2. **Structure**: If you use Option A (Kaggle Native), the folders will already be arranged. If you use Option B, the `load_dataset("nateraw/plant-village")` command handles the structure for you automatically.

3. **Mapping**: Keep track of the exact folder names or class labels. These 38 names will become the keys for the `LABEL_TRANSLATOR` dictionary inside your `app.py`!

## 3. Fine-Tuning the Vision Model

Since you only have a few days for the hackathon, the fastest way to fine-tune the `google/vit-base-patch16-224` model is by using **Hugging Face AutoTrain** or a simple Google Colab notebook.

**Option A: The No-Code Way (AutoTrain)**
1. Go to [Hugging Face AutoTrain](https://huggingface.co/autotrain).
2. Create a new Image Classification project.
3. Upload your PlantVillage dataset.
4. Select `google/vit-base-patch16-224` as the base model.
5. Train and push directly to your Hugging Face Hub profile!

**Option B: Python / Kaggle Notebook**
If you want to script it, use the `transformers` library inside a Kaggle Notebook (which gives you free access to P100/T4 GPUs!).
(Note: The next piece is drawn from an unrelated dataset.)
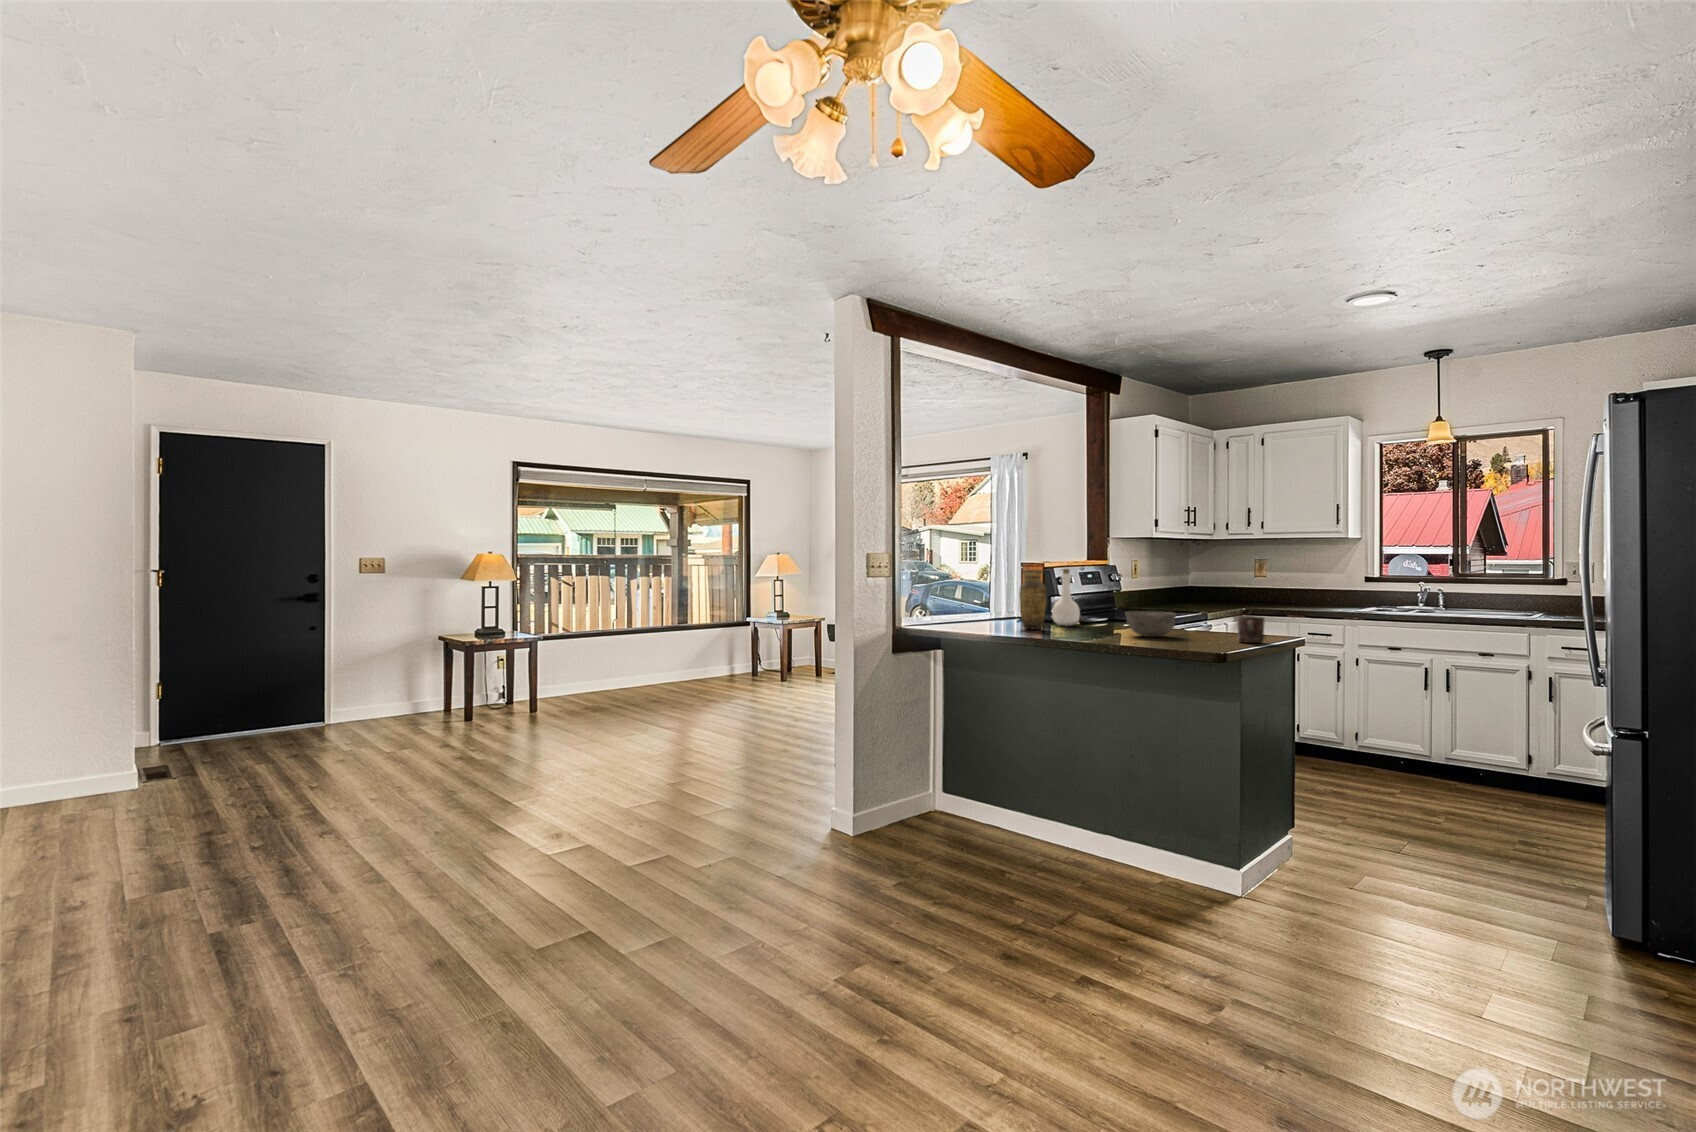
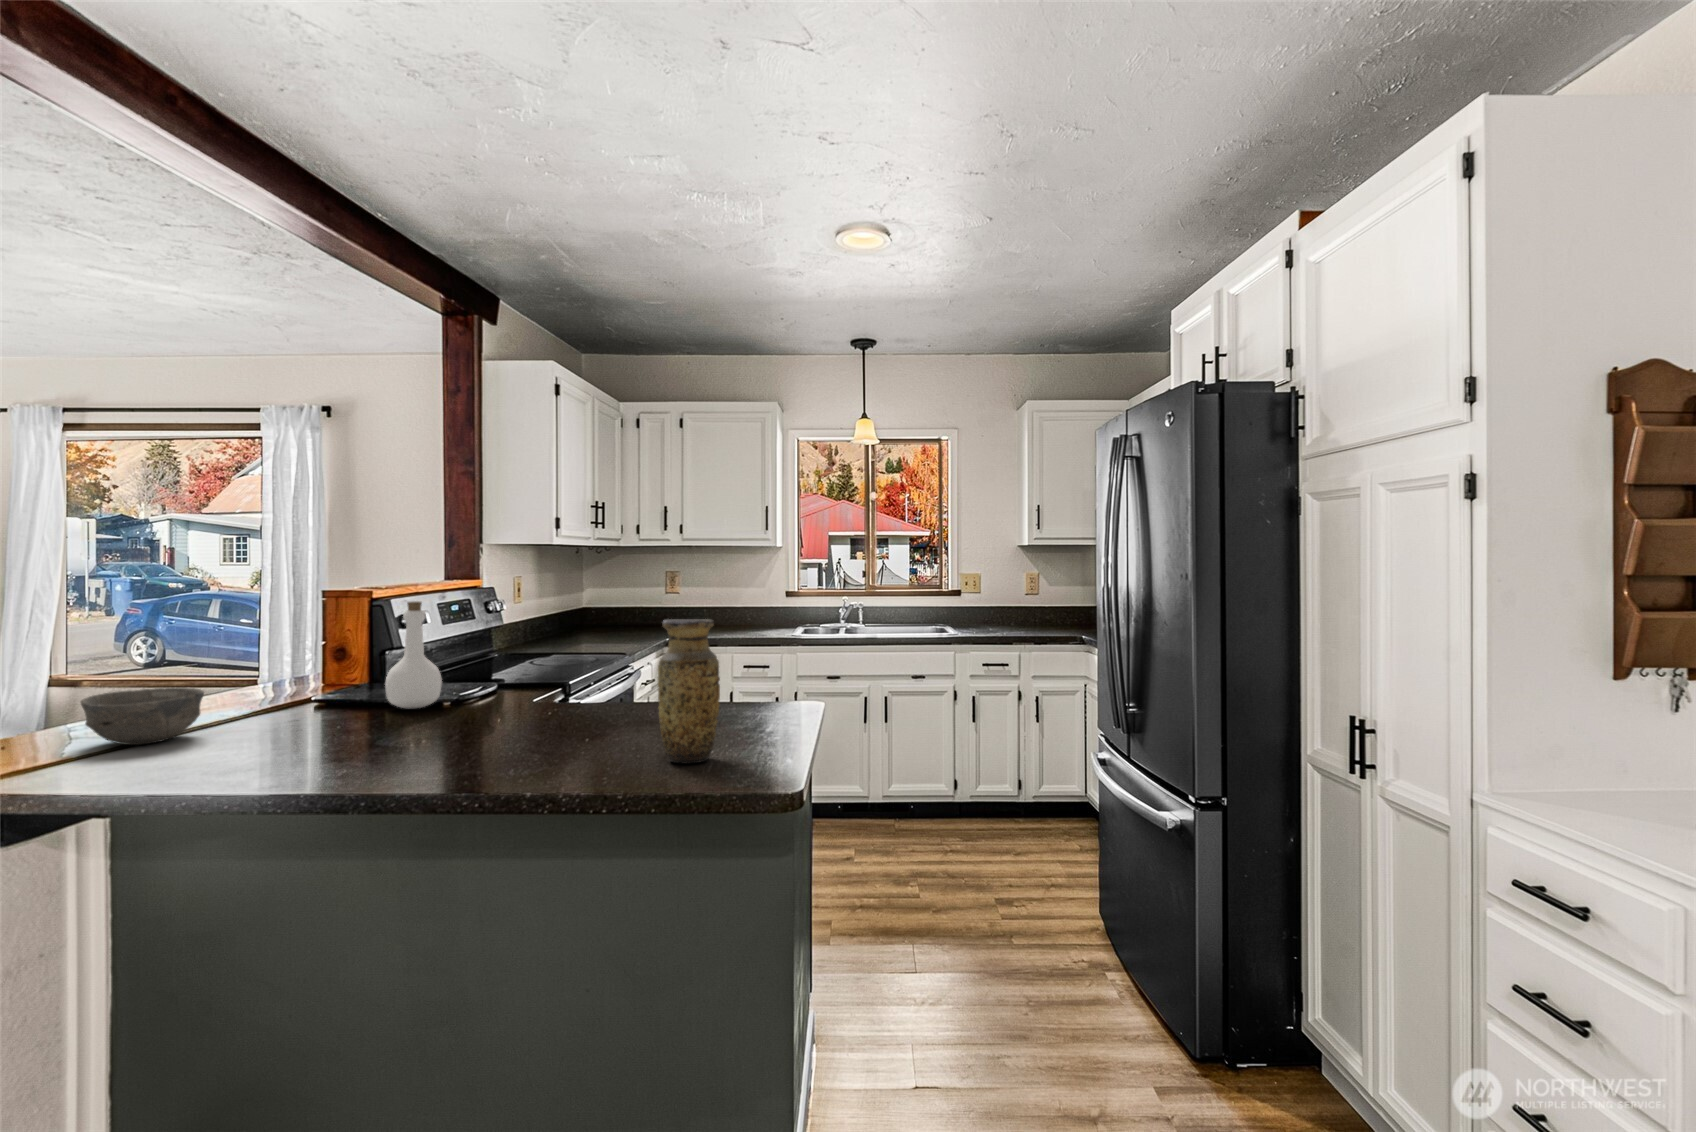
vase: present [1019,569,1046,630] -> present [658,619,720,764]
bowl: present [1125,611,1176,637] -> present [81,688,204,745]
mug: present [1237,616,1264,643] -> none [741,688,783,738]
Here is a high-level snippet of what the training script looks like:
```python
from transformers import AutoImageProcessor, AutoModelForImageClassification, Trainer, TrainingArguments
from datasets import load_dataset

# 1. Load dataset
dataset = load_dataset("imagefolder", data_dir="path/to/dataset")

# 2. Load processor & base model
processor = AutoImageProcessor.from_pretrained("google/vit-base-patch16-224")
model = AutoModelForImageClassification.from_pretrained(
    "google/vit-base-patch16-224", 
    num_labels=38, 
    ignore_mismatched_sizes=True
)

# 3. Define training arguments & Trainer
training_args = TrainingArguments(
    output_dir="./vit-plantvillage",
    per_device_train_batch_size=16,
    evaluation_strategy="epoch",
    save_strategy="epoch",
    num_train_epochs=3,
    push_to_hub=True,
    hub_model_id="your-username/cropguard-vit"
)

trainer = Trainer(model=model, args=training_args, train_dataset=dataset["train"], eval_dataset=dataset["val"])
trainer.train()
```

## 4. Deployment Steps (Hugging Face Spaces)

Once your UI is tested and your model is fine-tuned, you are ready to deploy.

1. **Create the Space**: Log into Hugging Face, click your profile picture, and select **New Space**.
2. **Configure the Space**: 
   - Give it a name (e.g., `CropGuard-AI`).
   - Choose **Gradio** as the Space SDK.
   - For hardware, select the **Free CPU** tier (or **T4 GPU** if you have it available).
3. **Upload Files**: Upload your local `app.py` and `requirements.txt` into the "Files" tab of your new space.
4. **Update the App File**: If you fine-tuned your model and pushed it to the hub (e.g., `your-username/cropguard-vit`), make sure you change `VISION_MODEL_ID = "your-username/cropguard-vit"` in the `app.py` file before uploading!
5. **Build**: The space will automatically begin building. It will install the dependencies from `requirements.txt` (including the CPU wheel for `llama-cpp-python`) and start the Gradio server. 

> [!NOTE]  
> The first boot on Hugging Face Spaces will take a few minutes as it downloads the 4.3GB LLM weights. Subsequent boots will be much faster.